Being involved in a car accident can be overwhelming, frustrating, and painful. The situation can be even worse if you are going through a divorce at the same time. The divorce action raises issues regarding who has a right to compensation for a car accident when the accident victim is going through a divorce.
The answer to that question depends on several factors. One of the most significant factors is whether the personal injury settlement is considered community or separate property.
California is a Community Property State
States like California and Texas are community property states. The Texas Family Code defines marital property as any property acquired by either spouse during the marriage other than separate property.
Separate property is defined in the code as:
- A spouse’s assets owned before marriage;
- Property obtained by a spouse during the marriage as an inheritance, devise, or gift;
- The compensation for personal injuries sustained by a spouse during the marriage except for compensation for loss of earning capacity.
Spouses have an equal share in community property. Therefore, when you divorce, your spouse is entitled to one-half of all community property.
What are Considered Personal Injuries for a Divorce?
If you were injured in a car accident before your divorce was complete, your spouse could claim one-half of the funds from your personal injury settlement. However, your spouse might not be entitled to one-half of all of your personal injury settlement.
Typically, compensation paid for “personal injury” is considered separate property.
That includes compensation for non-economic damages such as:
- Emotional distress
- Physical pain and discomfort
- Loss of enjoyment of life
- Mental anguish and trauma
- Scarring and disfigurement
- Decrease in quality of life
- Permanent impairment and disability
A person’s “body” is considered separate property.
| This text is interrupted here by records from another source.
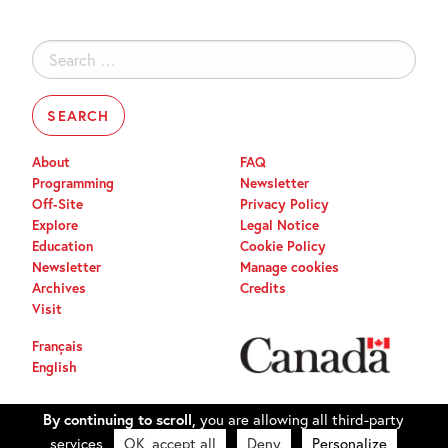
Search
for:
About
FAQ
Programming
Newsletter
Off-Site
Privacy Policy
Explore
Legal Notice
Education
Cookie Policy
Newsletter
Manage cookies
Archives
Credits
Visit
Français
English
By continuing to scroll,
you are allowing all third-party
services
OK, accept all
Deny
Personalize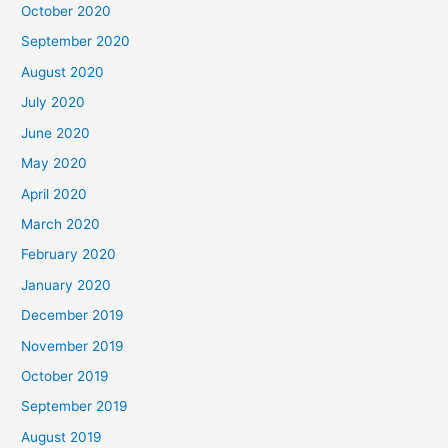
October 2020
September 2020
August 2020
July 2020
June 2020
May 2020
April 2020
March 2020
February 2020
January 2020
December 2019
November 2019
October 2019
September 2019
August 2019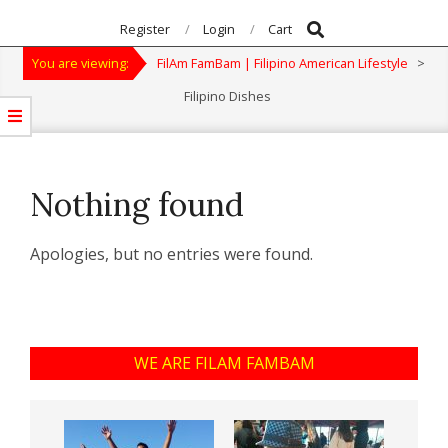
Search
Primary
Register
Login
Cart
Navigation
You are viewing:
FilAm FamBam | Filipino American Lifestyle
>
Menu
Filipino Dishes
Nothing found
Apologies, but no entries were found.
WE ARE FILAM FAMBAM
Therefore, compensation for damages caused by a person’s “pain and suffering” would likely be considered separate property. In that case, your spouse would not be entitled to a portion of the compensation for personal injuries.
Economic Damages for a Car Accident Claim Could be Community Property
On the other hand, the compensation you receive for economic damages could be considered community property. If so, your spouse could claim one-half of the personal injury settlement designated as economic damages.
The question that needs to be addressed is whether the compensation reimburses you for an expense or loss burdening the marital estate. For example, if you used marital funds to pay medical bills, the property settlement portion designated for medical bills would be marital property.
Likewise, if you could not work because of your car accident injuries, your lost wages or diminished earning capacity during your marriage would be community property. All earnings a spouse receives during the marriage are typically included in community property.
Work With Experienced Family Law Attorneys and Car Accident Lawyers
The essential aspect of handling a personal injury settlement during a divorce is to draft the settlement agreement in a way that protects your settlement funds. Compensation that reimburses you for losses that burden the marital estate is subject to community property laws. Therefore, your lawyers need to provide specific amounts for each category of compensation.
For example, suppose you used funds from an inheritance that was separate property to pay medical bills and the cost of personal care. If so, the reimbursement for these expenses would not be marital property. Instead, it compensates you for losses incurred to separate property.
Therefore, your lawyers must explain the compensation you receive for your personal injury case to identify all compensation tied directly to separate property and personal injuries.
Do No Commingle Personal Injury Settlements
When you receive a personal injury settlement, keep the funds in a separate account in your name only. Do not use those funds to pay for or purchase marital items. Co-mingling funds from a personal injury settlement could result in a judge awarding a spouse an interest in those funds because the funds became marital assets instead of separate property.
What Happens to Wrongful Death Actions if the Parties Were Separated?
A surviving spouse can file a wrongful death action under the Wrongful Death Act. Spouses who were separated or going through a divorce can still bring an action if the divorce is not finalized. However, if a spouse finalized the divorce before the person’s death, they do not have standing to file a wrongful death lawsuit.
A divorce action or being separated can complicate a personal injury settlement. Seeking legal advice from an experienced car accident lawyer before accepting a settlement offer can help protect your right to a personal injury settlement.